Aleksandar Kirovski

Personal information
- Full name: Aleksandar Kirovski
- Date of birth: 25 December 1990 (age 35)
- Place of birth: Belgrade, SFR Yugoslavia
- Height: 1.91 m (6 ft 3 in)
- Position: Goalkeeper

Youth career
- Zemun

Senior career*
- Years: Team / Apps / (Gls)
- 2008–2011: Zemun / 89 / (0)
- 2011–2013: Red Star Belgrade / 2 / (0)
- 2013–2017: Zemun / 73 / (0)
- 2017–2018: Čukarički / 20 / (0)
- 2018: Vardar / 0 / (0)
- 2019: Budućnost Dobanovci / 12 / (0)
- 2019–2020: Žarkovo / 13 / (0)
- 2020: Budućnost Dobanovci / 3 / (0)

International career
- 2008–2009: Serbia U19 / 10 / (0)
- 2011–2012: Serbia U21 / 2 / (0)

Managerial career
- 2021: Borac Sakule (assistant)
- 2022–2023: Partizan (young team–goalkeeping coach)
- 2023–2026: Teleoptik (goalkeeping coach)
- 2024: Partizan (goalkeeping coach)
- 2026–: Bor (analyst)

= Aleksandar Kirovski =

Serbian footballer

Aleksandar Kirovski (Александар Кировски; born 25 December 1990) is a Serbian retired footballer, who played as a goalkeeper, currently works as an analyst in Bor.

==Club career==
Kirovski started his career with Zemun in the 2008–09 season. He was first choice goalkeeper for three seasons, making near 100 official appearances for the club.

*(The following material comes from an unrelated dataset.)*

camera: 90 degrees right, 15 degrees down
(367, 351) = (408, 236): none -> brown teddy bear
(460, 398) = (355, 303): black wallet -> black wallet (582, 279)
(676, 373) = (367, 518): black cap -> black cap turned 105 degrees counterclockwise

Kirovski then spent two seasons at Red Star Belgrade, before returning to Zemun in the summer of 2013. Kirovski was elected for the best goalkeeper in the 2016–17 Serbian First League season, by Serbian newspaper Sportski žurnal. On 22 June 2017, Kirovski signed a two-year deal with Čukarički. After a season with Čukarički, Kirovski mutually terminated the contract and left the club following the end of the 2017–18 Serbian SuperLiga campaign. On 20 June, Kirovski was promoted as a new player of Vardar by the sporting director, Darko Pančev. In December 2018, Kirovski terminated the contract with and left Vardar as a free agent, missing to make any official appearance for the club.

On 5 February 2019, Kirovski joined FK Budućnost Dobanovci. After a short spell at OFK Žarkovo, Kirovski returned to Budućnost Dobanovci in January 2020, before retiring four months later at the age of 30, in May 2020, after his fifth back surgery.

==International career==
Kirovski represented Serbia at the 2009 UEFA Under-19 Championship. He made his debut for the Serbian national under-21 team in a friendly match against the Bulgarian national under-21 team on 25 March 2011, a 4–1 home win. His second cap came in a 2–0 home friendly win over Moldova U21 on 14 August 2012.